Barcollando esco dalla chiesa, facendo uno sbrigativo resoconto sulle mie ferite…nulla di grave, forse una costola incrinata e qualche livido in faccia. Eppure mi sento così debole, così pesante che quasi faccio fatica a trascinarmi sulla macchina di Arthur, tranquillizzato subito da un mio sintetico “tutto risolto”, al quale annuisce per poi mettere in moto.
“Margaret è a casa tua, non faceva che chiedermi di Olivia, ma nessuno di noi le ha detto nulla. Abbiamo lasciato a te l’onere di parlarle.” Mi dice mio fratello in tono sommesso, mentre il mio sospiro lo lascio nella mia testa per non dargli a vedere quanto ancora io sia provato dal lutto. Ma va bene così, adesso voglio solo tornare a casa ed essere avvolto dall’aroma di Lily.

“Tom, si può sapere dov’è Olivia? Ho chiesto a chiunque e nessuno mi ha saputo dare risposta, inizio a preoccuparmi” mi dice Margaret, non appena metto piede in casa mia. La guardo impassibile, mentre mi accorgo di come i suoi occhi chiari siano carichi di apprensione, come al tempo debito erano quelli di Lily per lei. Come faccio a dirglielo?
“Vieni di là in soggiorno, ho bisogno di bere” mi limito a dirle facendole strada. Sono così esausto.. Sorseggio frettolosamente il whiskey sperando in un effetto immediato che per fortuna non fatica ad arrivare. Sento i nervi della cervicale che pian piano si affievoliscono facendo però posto a un nodo allo stomaco, che cerco di sbrogliare con una sigaretta. Lo sguardo di Margaret è impaziente e mi scruta in ogni mio più piccolo movimento, in attesa che io inizi a parlare. Mi prendo ancora un istante per riflettere, mentre mi stringo il ponte del naso come se fosse un pulsante per far uscire qualche parola.
“Margaret, tu non sai cosa è successo ieri, perché probabilmente eri a casa tua a ultimare i preparativi del matrimonio. Quando Olivia è venuta a trovarti tu le hai detto che il matrimonio si sarebbe svolto nel fine settimana. Abbiamo dato per scontato che fosse sabato. Perciò ieri volevamo impedirti di compiere questo passo. Volevamo salvarti, come abbiamo fatto oggi. Purtroppo però ieri gli uomini di Kimber ci hanno teso un’imboscata a Westminster..e Olivia è rimasta ferita…”
“E ora come sta? Tom, ti prego dimmi che si rimetterà, dimmi che guarirà!” mi supplica lei con le lacrime agli occhi. E io abbasso lo sguardo trattenendo le mie.
“Vorrei potertelo dire, ma la verità è che aveva perso troppo sangue e purtroppo non ce l’ha fatta. Quindi abbiamo organizzato lo stesso piano per oggi, per vendicarci e per realizzare il desiderio di tua sorella che ti ha sempre voluto libera!” concludo ultimando la sigaretta. Margaret è stravolta e le lacrime scendono veloci e incontrollabili. Mi guarda negli occhi pietrificata e io non so che dirle.
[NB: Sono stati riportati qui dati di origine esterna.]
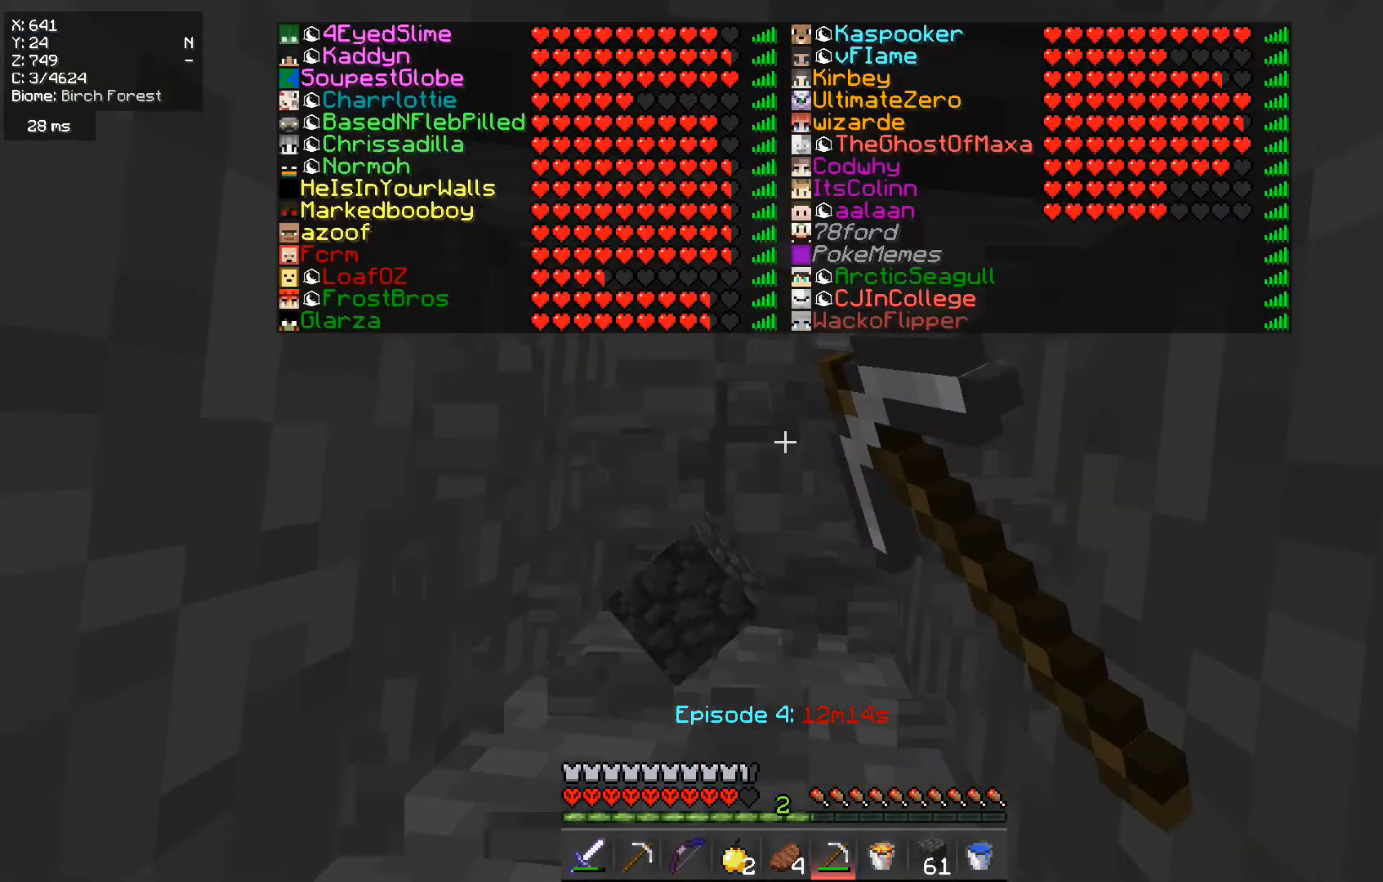
{"keys": [], "mouse": ["left"], "events": [[317, "w", "down"], [467, "w", "up"]]}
“Olivia è morta!?” quelle parole mi trafiggono il cuore, già malmesso. Annuisco stringendo la mascella per trattenere le lacrime.
“E ora Tom? Che succederà Tom?” mi domanda con un filo di voce eppure riesco a percepire il suo stato di ansia, di preoccupazione, che comprendo e condivido. Ci troviamo entrambi in balia delle onde, a vivere con l’assenza incolmabile della nostra Olivia. E chissà cosa ci serberà il futuro, chissà quanto tempo ancora avremo da vivere prima che un altro uomo d’affari intralci la nostra strada.
“Non lo so Margaret, ma se vuoi, da oggi, sei parte della famiglia Shelby.” La rassicuro andando verso di lei. Margaret si alza e mi getta le braccia al collo, stringendomi in un abbraccio desideroso di calore e rassicurazioni. Singhiozza con la testa poggiata sul mio petto e cerco di tranquillizzarla accarezzandole i capelli rossi, da cui sale un leggero aroma di lavanda. Mi scappa una lacrima. Lily sarebbe stata sempre con noi.